WORK TO BE COMPLETED
Look through the data for the string "linecap". Copy every line where it is found.
--- RECORD EXCERPTS Enclosed Below ---
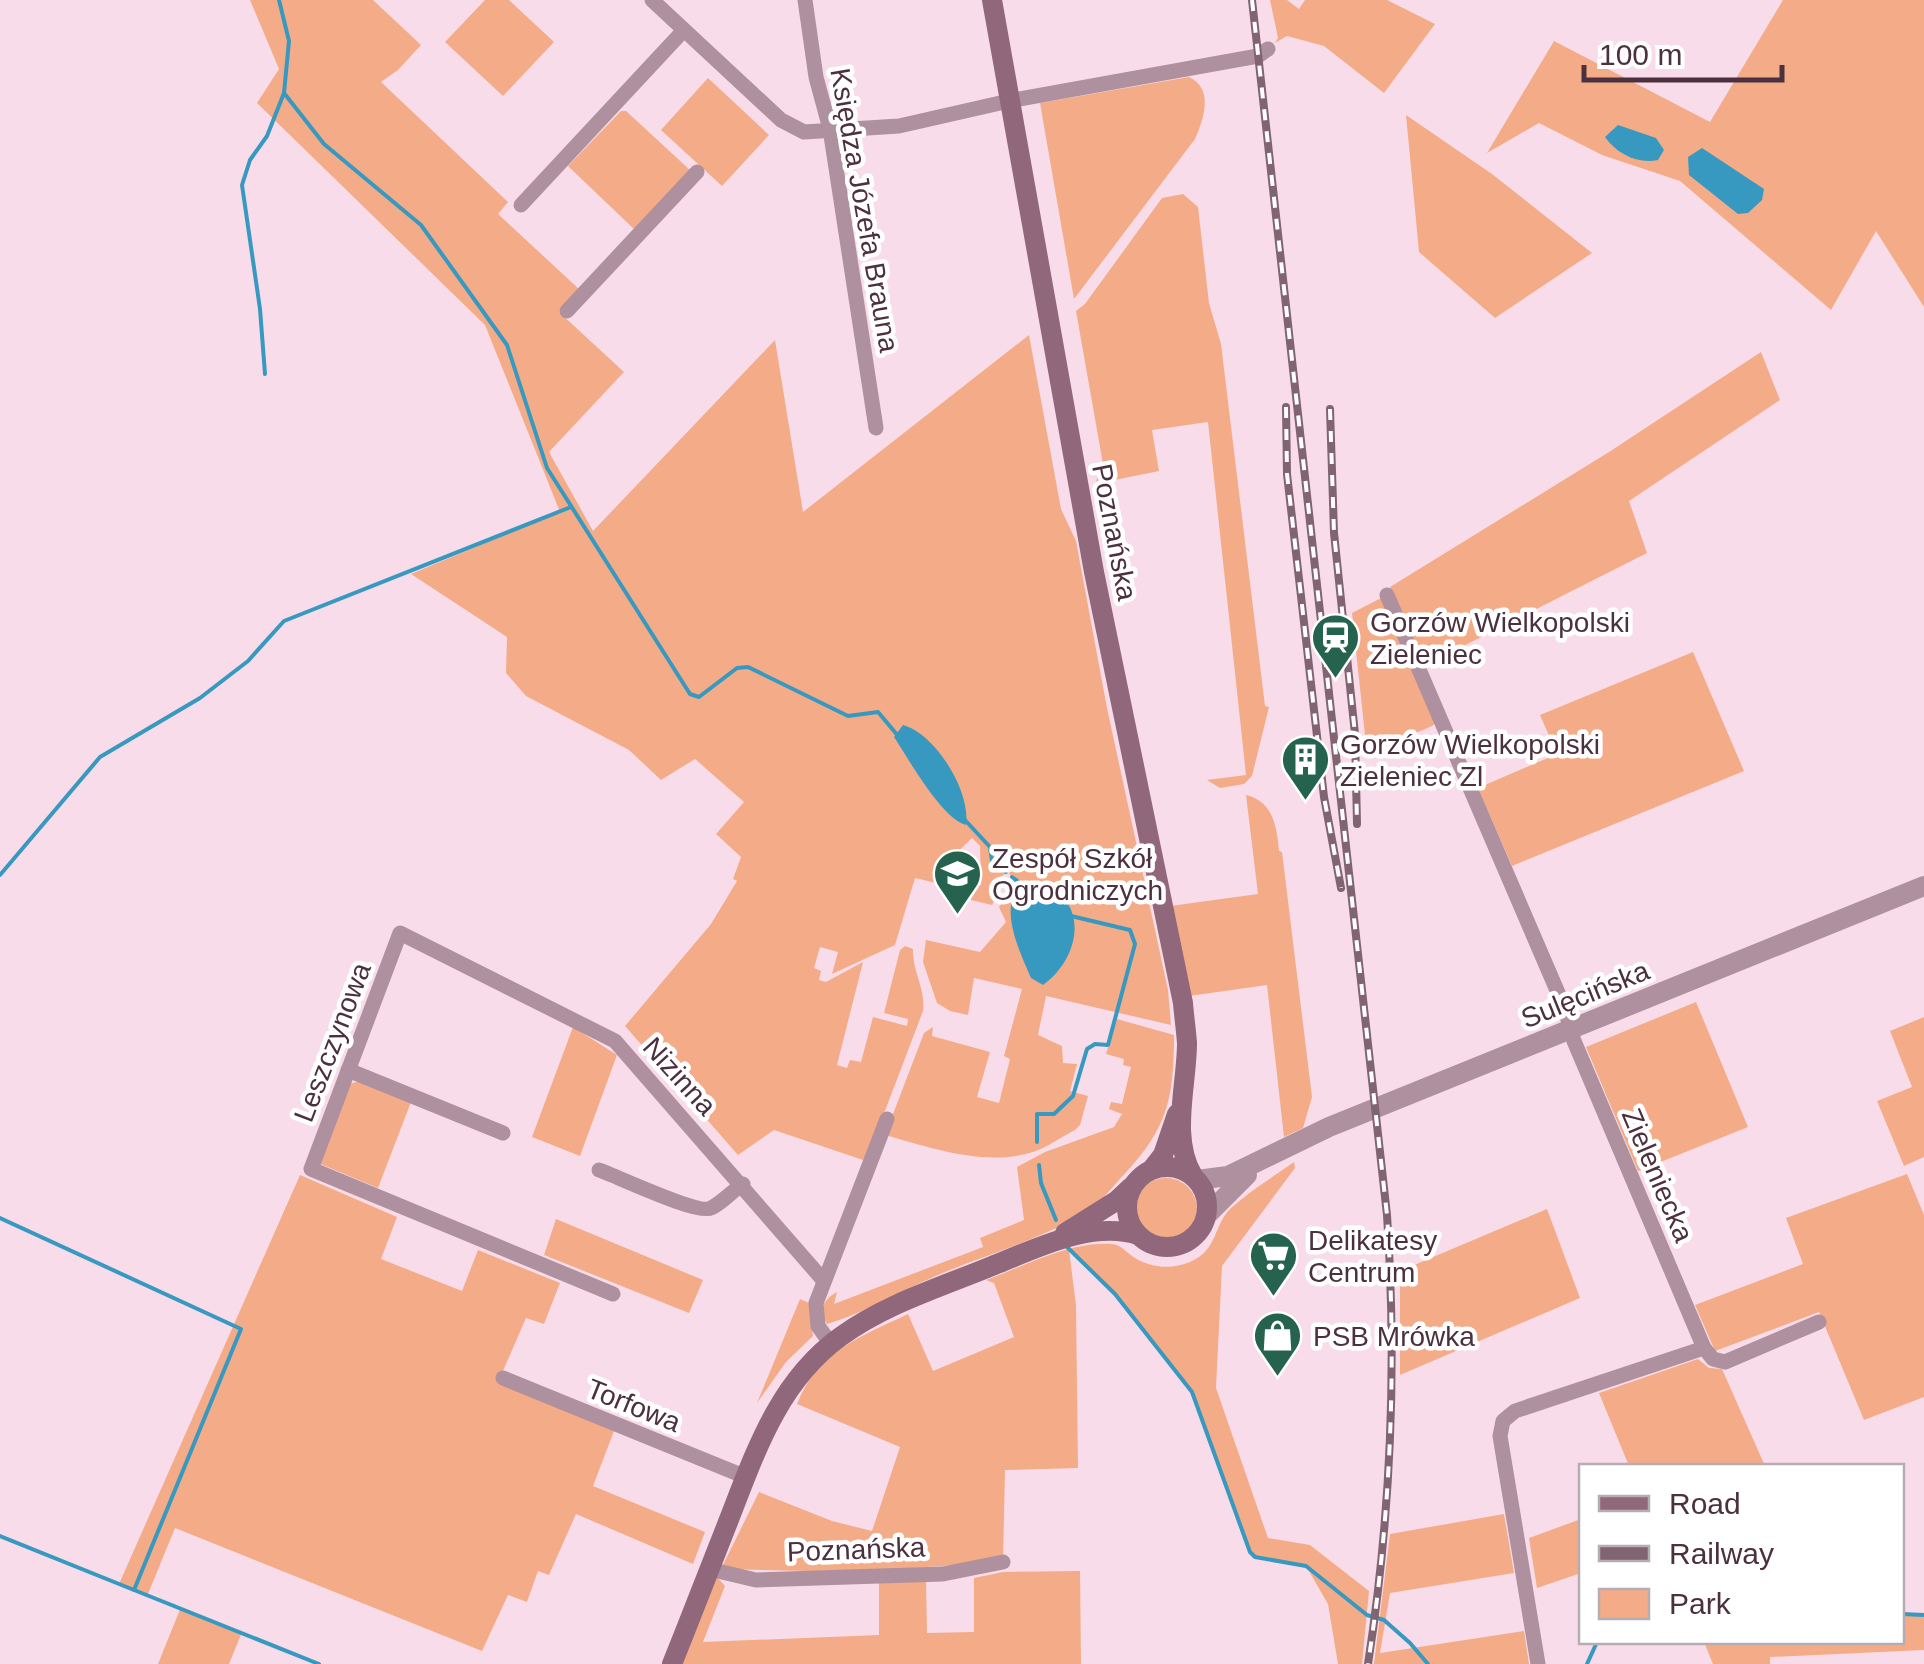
<svg xmlns="http://www.w3.org/2000/svg" width="1924" height="1664" font-family="Arial,sans-serif">
	<rect width="100%" height="100%" fill="#f9dcea"/>
	<g fill="#f3ac87">
		<path d="M250 0H373L421 45 398 70 381 82 508 202 498 214 580 290 559 312 624 372 549 452 593 531 775 340 803 512 1029 335 1061 509 1076 541 1107 708 1168 990 1171 1025 1046 996 1038 1035 1062 1046 1063 1063 1077 1064 1070 1091 1088 1096 1080 1125 1075 1130C1061 1137 1048 1147 1033 1152 986 1167 931 1148 885 1135L924 1033 933 1027 932 1036 990 1052 977 1097 999 1103 1010 1059 1004 1056 1022 989 974 978 968 1015 950 1011 937 1003 923 962 926 940 980 952 1006 922 999 907 1005 899 1007 885 1014 880 1008 872 1000 877 998 894 992 905 971 900 972 892 967 891 969 884 981 885 980 846 972 838 934 875 964 883 962 889 915 878 895 945 832 974 838 952 820 947 814 968 821 971 819 980 826 982 863 962 837 1065 847 1068 850 1060 861 1062 873 1017 907 1026 908 1019 884 1013 900 950 905 946 913 949C912 971 926 989 923 1011L866 1161 774 1130 738 1155 625 1026 711 924 737 881 733 879 741 857 716 834 744 802 695 759 661 780 629 750 526 696 506 673 507 637 411 574 560 512 485 325 257 103 279 69Z"/>
		<path d="M485 0H509L554 42 503 96 445 42Z"/>
		<path d="M1270 0H1287L1299 9 1305 0H1387L1435 24 1384 93 1324 46 1287 36 1275 43 1278 38Z"/>
		<path d="M1783 0H1924V307L1876 231 1831 310 1680 181 1602 155 1539 123 1487 153 1554 41 1710 122Z"/>
		<path d="M1189 77C1214 89 1204 118 1195 139L1074 299 1040 103Z"/>
		<path d="M708 78 769 135 722 186 661 130Z"/>
		<path d="M621 111H626L691 171 636 231 568 166Z"/>
		<path d="M1406 115 1492 174 1592 253 1495 318 1419 252Z"/>
		<path d="M1183 194 1198 207 1209 303 1221 344 1265 706 1269 707 1252 776 1244 784 1220 788 1207 780 1246 775 1208 422 1152 430 1159 471 1095 484 1103 464 1076 311 1085 304 1162 198Z"/>
		<path d="M1761 352 1780 400 1629 501 1647 553 1420 668 1394 607 1390 587 1609 452Z"/>
		<path d="M1387 595 1439 720 1432 726 1367 754 1352 613Z"/>
		<path d="M1693 652 1744 771 1512 866 1478 788 1557 754 1540 715Z"/>
		<path d="M1246 795C1273 801 1277 827 1279 851L1282 852 1312 1097 1303 1128 1284 1137 1267 985 1182 997 1163 907 1258 894Z"/>
		<path d="M1696 1002 1748 1127 1638 1171 1586 1047Z"/>
		<path d="M1924 1017V1157L1904 1166 1877 1101 1912 1087 1890 1031Z"/>
		<path d="M1117 1019 1174 1035C1174 1103 1166 1131 1119 1180 1111 1189 1102 1200 1092 1208 1058 1233 986 1255 945 1272 906 1288 865 1313 827 1324 818 1309 823 1300 837 1292L834 1304 983 1247 980 1238 1024 1220 1017 1167 1045 1152 1114 1127 1122 1114 1109 1109 1111 1102 1122 1104 1131 1067 1123 1065 1124 1059 1106 1054Z"/>
		<path d="M573 1027 617 1055 580 1156 532 1137Z"/>
		<path d="M359 1081 411 1102 378 1188 318 1163 347 1085Z"/>
		<path d="M1294 1162 1295 1168 1222 1266 1216 1388 1268 1538 1310 1545 1369 1591 1362 1664H1338L1328 1604 1306 1566 1255 1557 1250 1552 1192 1392 1115 1294 1069 1250 1076 1305 1078 1468 1005 1470 1003 1562 851 1572 721 1569 759 1492 832 1521 872 1531 900 1447 797 1404C818 1351 860 1337 908 1314L933 1371 1014 1337 994 1283 986 1280C1025 1266 1070 1241 1112 1244 1121 1245 1125 1251 1132 1256 1149 1268 1171 1270 1190 1262 1219 1249 1213 1225 1231 1208 1250 1191 1273 1177 1294 1162Z"/>
		<path d="M1907 1174 1924 1215V1397L1864 1420 1819 1312 1715 1351 1695 1305 1803 1264 1786 1218Z"/>
		<path d="M300 1175 397 1217 381 1259 462 1291 478 1250 560 1283 544 1324 526 1318 503 1371 614 1431 593 1486 705 1532 693 1564 576 1514 549 1575 538 1571 527 1602 508 1595 482 1651 175 1528 148 1594 119 1584Z"/>
		<circle cx="1166" cy="1209" r="31"/>
		<path d="M1547 1209 1580 1298 1400 1375V1271Z"/>
		<path d="M556 1219 703 1280 689 1313 544 1255Z"/>
		<path d="M800 1299 809 1303 813 1336 786 1362 757 1403Z"/>
		<path d="M1698 1359 1709 1368 1722 1369 1765 1466H1629L1599 1393Z"/>
		<path d="M1504 1514 1514 1573 1390 1593 1380 1653 1524 1631 1529 1664H1374L1390 1534Z"/>
		<path d="M1581 1519V1573L1537 1588 1529 1538Z"/>
		<path d="M1080 1571 1081 1664H680L716 1576 725 1586 703 1642 879 1635V1579L926 1580 927 1633 974 1632V1578L1003 1572Z"/>
		<path d="M181 1607 242 1632 229 1664H158Z"/>
		<path d="M1902 1614 1924 1615V1650L1770 1657V1664H1713L1704 1642H1902Z"/>
	</g>
	<g fill="#3899c0">
		<path d="M1618 125 1656 138 1664 150 1658 160C1637 164 1617 154 1605 137Z"/>
		<path d="M1702 148 1764 189 1762 200 1748 213 1738 214 1689 175 1688 157Z"/>
		<path d="M903 725C936 734 971 792 966 825 942 819 908 758 894 737Z"/>
		<path d="M1028 882C1090 889 1085 955 1043 985L1031 978C1020 952 993 898 1028 882Z"/>
	</g>
	<g fill="none" stroke-linecap="round" stroke-linejoin="round">
		<g stroke="#3899c0" stroke-width="4">
			<path d="M279 0 289 41 284 93 324 144 421 225 507 345 547 468 690 694 699 697 737 668 748 667 848 716 878 712 899 737"/>
			<path d="M265 374 260 309 242 185 250 160 267 136 284 93"/>
			<path d="M964 819 990 847 992 861 1006 872"/>
			<path d="M0 875 100 757 200 698 248 661 284 621 571 507"/>
			<path d="M1012 877 1025 887"/>
			<path d="M1037 1142V1114H1054L1073 1096 1087 1049 1095 1044 1108 1045 1135 944 1130 930 1071 916"/>
			<path d="M1039 1165 1041 1183 1056 1220"/>
			<path d="M0 1218 241 1329 134 1590 319 1664"/>
			<path d="M1067 1247 1115 1294 1192 1392 1250 1552 1255 1557 1306 1566 1367 1615 1384 1620 1410 1643 1428 1664"/>
			<path d="M0 1536 134 1590"/>
			<path d="M1902 1614 1924 1615"/>
			<path d="M1587 1664 1597 1642"/>
		</g>
		<g stroke="#ae909e" stroke-width="15">
			<path d="M652 0 781 120 804 132 899 126 1009 101 1258 56 1268 49"/>
			<path d="M805 0 816 77 830 129 876 428"/>
			<path d="M521 205 684 30"/>
			<path d="M567 311 697 172"/>
			<path d="M1387 595 1565 1009 1574 1041 1704 1348 1515 1411 1503 1421 1500 1436 1538 1664"/>
			<path d="M348 1070 503 1133"/>
			<path d="M599 1170C619 1177 698 1215 711 1208 722 1203 732 1191 743 1184"/>
			<path d="M613 1294 311 1169 400 933 615 1041 824 1281"/>
			<path d="M831 1344 818 1326 816 1303 887 1119"/>
			<path d="M1704 1348 1713 1359 1725 1362 1819 1322"/>
			<path d="M503 1378 746 1477"/>
			<path d="M709 1569 756 1580 943 1574 1003 1562"/>
		</g>
		<g stroke="#ae909e" stroke-width="20">
			<path d="M1197 1180 1228 1176 1329 1127 1924 886"/>
			<path d="M1206 1216 1247 1175"/>
		</g>
		<g stroke="#91677c" stroke-width="20">
			<path d="M992 0 1094 572 1183 1003C1184 1016 1186 1029 1187 1043 1187 1085 1170 1138 1193 1176"/>
			<circle cx="1167" cy="1207" r="40"/>
			<path d="M1152 1169 1163 1155 1177 1114"/>
			<path d="M1065 1233 1116 1201 1131 1187"/>
			<path d="M672 1664C691 1617 709 1570 728 1522 755 1453 778 1382 840 1337 885 1304 941 1287 992 1266 1035 1249 1091 1220 1138 1235"/>
		</g>
		<defs>
			<g id="rail">
				<path d="M1252 0 1387 1215C1397 1365 1391 1515 1368 1664"/>
				<path d="M1286 407 1287 474 1324 797 1341 888"/>
				<path d="M1330 409 1334 533 1355 734 1357 824"/>
			</g>
		</defs>
		<use href="#rail" stroke="#806472" stroke-width="8"/>
		<use href="#rail" stroke="#fff" stroke-width="4" stroke-dasharray="11" stroke-linecap="butt"/>
	</g>
	<defs>
		<symbol id="station-pin" viewBox="-11 -11 22 30"><path d="M0 17L-7.5 6A9.5 9.5 0 1 1 7.5 6Z" fill="#26634f" stroke="#fff"/><path d="M-3-6H3Q5-6 5-4V2Q5 4 3 4L4.5 6H3L1.5 4h-3L-3 6H-4.5L-3 4Q-5 4-5 2V-4Q-5-6-3-6ZM-3.5-4v3h7v-3ZM-3.5 1v1.5H-2V1ZM2 1v1.5H3.5V1Z" fill="#fff"/></symbol>
		<symbol id="building-pin" viewBox="-11 -11 22 30"><path d="M0 17L-7.5 6A9.5 9.5 0 1 1 7.5 6Z" fill="#26634f" stroke="#fff"/><path d="M-4-6H4V6H1V3H-1V6H-4ZM-2.5-4.3h1.7v1.8h-1.7ZM.8-4.3h1.7v1.8H.8ZM-2.5-1h1.7V.8h-1.7ZM.8-1h1.7V.8H.8Z" fill="#fff"/></symbol>
		<symbol id="school-pin" viewBox="-11 -11 22 30"><path d="M0 17L-7.5 6A9.5 9.5 0 1 1 7.5 6Z" fill="#26634f" stroke="#fff"/><path d="M0-5L7-2L0 1L-7-2ZM-4 1L0 2.5L4 1V4Q0 6-4 4Z" fill="#fff"/></symbol>
		<symbol id="supermarket-pin" viewBox="-11 -11 22 30"><path d="M0 17L-7.5 6A9.5 9.5 0 1 1 7.5 6Z" fill="#26634f" stroke="#fff"/><path d="M-6-5.5h2.5l.6 2H6L4.5 2H-2.5L-4.4-4H-6ZM-1.5 3.2a1.3 1.3 0 1 0 .1 0ZM3 3.2a1.3 1.3 0 1 0 .1 0Z" fill="#fff"/></symbol>
		<symbol id="shop-pin" viewBox="-11 -11 22 30"><path d="M0 17L-7.5 6A9.5 9.5 0 1 1 7.5 6Z" fill="#26634f" stroke="#fff"/><path d="M-5-2.5h2.3a2.7 3.5 0 0 1 5.4 0H5L5.5 6h-11ZM-1.5-2.5h3a1.5 2.3 0 0 0-3 0Z" fill="#fff"/></symbol>
	</defs>
	<g fill-rule="evenodd">
		<use href="#station-pin" x="1308" y="610" width="55" height="75"/>
		<use href="#building-pin" x="1278" y="732" width="55" height="75"/>
		<use href="#school-pin" x="930" y="846" width="55" height="75"/>
		<use href="#supermarket-pin" x="1246" y="1228" width="55" height="75"/>
		<use href="#shop-pin" x="1250" y="1308" width="55" height="75"/>
	</g>
	<g text-anchor="middle" stroke-width="9" stroke-linejoin="round" paint-order="stroke">
		<g font-size="28" fill="#4c303e" stroke="#fff">
			<text transform="translate(865 210) rotate(80)" y="10">Księdza Józefa Brauna</text>
			<text transform="translate(1115 532) rotate(79)" y="10">Poznańska</text>
			<text transform="translate(1585 994) rotate(-22)" y="10">Sulęcińska</text>
			<text transform="translate(332 1042) rotate(-69)" y="10">Leszczynowa</text>
			<text transform="translate(680 1076) rotate(48)" y="10">Nizinna</text>
			<text transform="translate(1658 1175) rotate(67)" y="10">Zieleniecka</text>
			<text transform="translate(634 1405) rotate(22)" y="10">Torfowa</text>
			<text transform="translate(856 1549) rotate(-2)" y="10">Poznańska</text>
		</g>
		<g font-size="28" fill="#4c303e" stroke="#fff" text-anchor="start">
			<text x="1370" y="632">Gorzów Wielkopolski<tspan x="1370" dy="32">Zieleniec</tspan></text>
			<text x="1340" y="754">Gorzów Wielkopolski<tspan x="1340" dy="32">Zieleniec Zl</tspan></text>
			<text x="992" y="868">Zespół Szkół<tspan x="992" dy="32">Ogrodniczych</tspan></text>
			<text x="1308" y="1250">Delikatesy<tspan x="1308" dy="32">Centrum</tspan></text>
			<text x="1313" y="1346">PSB Mrówka</text>
		</g>
	</g>
	<rect x="1579" y="1464" width="325" height="180" fill="#ffffff" stroke="#b7acb2" stroke-width="2.5"/>
	<rect x="1599" y="1496" width="50" height="15" fill="#91677c" stroke="#b7acb2" stroke-width="2.5"/>
	<text x="1669" y="1514" font-size="30" fill="#4c303e">Road</text>
	<rect x="1599" y="1546" width="50" height="15" fill="#806472" stroke="#b7acb2" stroke-width="2.5"/>
	<text x="1669" y="1564" font-size="30" fill="#4c303e">Railway</text>
	<rect x="1599" y="1589" width="50" height="30" fill="#f3ac87" stroke="#b7acb2" stroke-width="2.5"/>
	<text x="1669" y="1614" font-size="30" fill="#4c303e">Park</text>
	<path d="M1584 65v15h198v-15" fill="none" stroke="#4c303e" stroke-width="5"/>
	<text x="1599" y="65" font-size="30" fill="#4c303e" stroke="#ffffff" stroke-width="8" paint-order="stroke">100 m</text>
</svg>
--- End of Enclosed RECORD EXCERPTS ---
WRITTEN REPLY
	<g fill="none" stroke-linecap="round" stroke-linejoin="round">
		<use href="#rail" stroke="#fff" stroke-width="4" stroke-dasharray="11" stroke-linecap="butt"/>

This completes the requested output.